Instrucciones >> Presenta cada línea de los registros como una cadena dentro de una lista JSON, sin incluir las líneas en blanco.

Registros a procesar >>
|---|

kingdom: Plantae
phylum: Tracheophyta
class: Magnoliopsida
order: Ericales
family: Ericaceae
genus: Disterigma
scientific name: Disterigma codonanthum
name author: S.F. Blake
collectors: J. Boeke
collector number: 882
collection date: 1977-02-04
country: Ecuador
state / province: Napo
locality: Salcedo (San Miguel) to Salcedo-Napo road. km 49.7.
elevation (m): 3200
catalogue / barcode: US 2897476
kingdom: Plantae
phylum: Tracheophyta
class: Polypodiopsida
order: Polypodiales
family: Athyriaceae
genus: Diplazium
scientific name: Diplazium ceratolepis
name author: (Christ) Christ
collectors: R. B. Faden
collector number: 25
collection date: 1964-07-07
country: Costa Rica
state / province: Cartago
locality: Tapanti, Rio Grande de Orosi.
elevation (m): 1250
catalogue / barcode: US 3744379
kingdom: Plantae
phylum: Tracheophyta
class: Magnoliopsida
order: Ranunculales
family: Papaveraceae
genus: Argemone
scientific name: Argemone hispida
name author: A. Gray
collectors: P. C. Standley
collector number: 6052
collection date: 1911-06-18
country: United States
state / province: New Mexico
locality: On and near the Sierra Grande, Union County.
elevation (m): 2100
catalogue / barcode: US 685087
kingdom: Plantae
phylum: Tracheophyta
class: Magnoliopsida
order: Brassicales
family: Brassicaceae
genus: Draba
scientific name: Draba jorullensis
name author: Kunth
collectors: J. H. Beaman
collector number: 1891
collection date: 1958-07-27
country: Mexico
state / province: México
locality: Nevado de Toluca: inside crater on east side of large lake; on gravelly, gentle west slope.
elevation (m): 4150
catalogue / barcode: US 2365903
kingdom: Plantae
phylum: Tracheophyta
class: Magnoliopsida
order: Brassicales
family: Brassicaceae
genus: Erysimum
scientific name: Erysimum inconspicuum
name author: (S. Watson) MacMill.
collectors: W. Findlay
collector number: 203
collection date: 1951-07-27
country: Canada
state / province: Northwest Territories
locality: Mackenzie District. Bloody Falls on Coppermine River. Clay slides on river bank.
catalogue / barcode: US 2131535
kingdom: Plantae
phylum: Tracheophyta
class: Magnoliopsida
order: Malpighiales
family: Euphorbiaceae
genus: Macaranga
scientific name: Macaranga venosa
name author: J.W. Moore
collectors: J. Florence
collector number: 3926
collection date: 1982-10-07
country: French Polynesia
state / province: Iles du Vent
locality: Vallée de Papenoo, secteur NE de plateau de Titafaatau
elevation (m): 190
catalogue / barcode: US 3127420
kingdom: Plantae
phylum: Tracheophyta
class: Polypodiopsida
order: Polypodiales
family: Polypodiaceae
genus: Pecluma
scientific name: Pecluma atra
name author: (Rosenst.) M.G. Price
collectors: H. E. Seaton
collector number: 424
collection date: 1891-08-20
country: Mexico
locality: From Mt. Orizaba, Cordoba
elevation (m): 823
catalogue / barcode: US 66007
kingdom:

|---|

Respuesta >>
[
  "kingdom: Plantae",
  "phylum: Tracheophyta",
  "class: Magnoliopsida",
  "order: Ericales",
  "family: Ericaceae",
  "genus: Disterigma",
  "scientific name: Disterigma codonanthum",
  "name author: S.F. Blake",
  "collectors: J. Boeke",
  "collector number: 882",
  "collection date: 1977-02-04",
  "country: Ecuador",
  "state / province: Napo",
  "locality: Salcedo (San Miguel) to Salcedo-Napo road. km 49.7.",
  "elevation (m): 3200",
  "catalogue / barcode: US 2897476",
  "kingdom: Plantae",
  "phylum: Tracheophyta",
  "class: Polypodiopsida",
  "order: Polypodiales",
  "family: Athyriaceae",
  "genus: Diplazium",
  "scientific name: Diplazium ceratolepis",
  "name author: (Christ) Christ",
  "collectors: R. B. Faden",
  "collector number: 25",
  "collection date: 1964-07-07",
  "country: Costa Rica",
  "state / province: Cartago",
  "locality: Tapanti, Rio Grande de Orosi.",
  "elevation (m): 1250",
  "catalogue / barcode: US 3744379",
  "kingdom: Plantae",
  "phylum: Tracheophyta",
  "class: Magnoliopsida",
  "order: Ranunculales",
  "family: Papaveraceae",
  "genus: Argemone",
  "scientific name: Argemone hispida",
  "name author: A. Gray",
  "collectors: P. C. Standley",
  "collector number: 6052",
  "collection date: 1911-06-18",
  "country: United States",
  "state / province: New Mexico",
  "locality: On and near the Sierra Grande, Union County.",
  "elevation (m): 2100",
  "catalogue / barcode: US 685087",
  "kingdom: Plantae",
  "phylum: Tracheophyta",
  "class: Magnoliopsida",
  "order: Brassicales",
  "family: Brassicaceae",
  "genus: Draba",
  "scientific name: Draba jorullensis",
  "name author: Kunth",
  "collectors: J. H. Beaman",
  "collector number: 1891",
  "collection date: 1958-07-27",
  "country: Mexico",
  "state / province: México",
  "locality: Nevado de Toluca: inside crater on east side of large lake; on gravelly, gentle west slope.",
  "elevation (m): 4150",
  "catalogue / barcode: US 2365903",
  "kingdom: Plantae",
  "phylum: Tracheophyta",
  "class: Magnoliopsida",
  "order: Brassicales",
  "family: Brassicaceae",
  "genus: Erysimum",
  "scientific name: Erysimum inconspicuum",
  "name author: (S. Watson) MacMill.",
  "collectors: W. Findlay",
  "collector number: 203",
  "collection date: 1951-07-27",
  "country: Canada",
  "state / province: Northwest Territories",
  "locality: Mackenzie District. Bloody Falls on Coppermine River. Clay slides on river bank.",
  "catalogue / barcode: US 2131535",
  "kingdom: Plantae",
  "phylum: Tracheophyta",
  "class: Magnoliopsida",
  "order: Malpighiales",
  "family: Euphorbiaceae",
  "genus: Macaranga",
  "scientific name: Macaranga venosa",
  "name author: J.W. Moore",
  "collectors: J. Florence",
  "collector number: 3926",
  "collection date: 1982-10-07",
  "country: French Polynesia",
  "state / province: Iles du Vent",
  "locality: Vallée de Papenoo, secteur NE de plateau de Titafaatau",
  "elevation (m): 190",
  "catalogue / barcode: US 3127420",
  "kingdom: Plantae",
  "phylum: Tracheophyta",
  "class: Polypodiopsida",
  "order: Polypodiales",
  "family: Polypodiaceae",
  "genus: Pecluma",
  "scientific name: Pecluma atra",
  "name author: (Rosenst.) M.G. Price",
  "collectors: H. E. Seaton",
  "collector number: 424",
  "collection date: 1891-08-20",
  "country: Mexico",
  "locality: From Mt. Orizaba, Cordoba",
  "elevation (m): 823",
  "catalogue / barcode: US 66007",
  "kingdom:"
]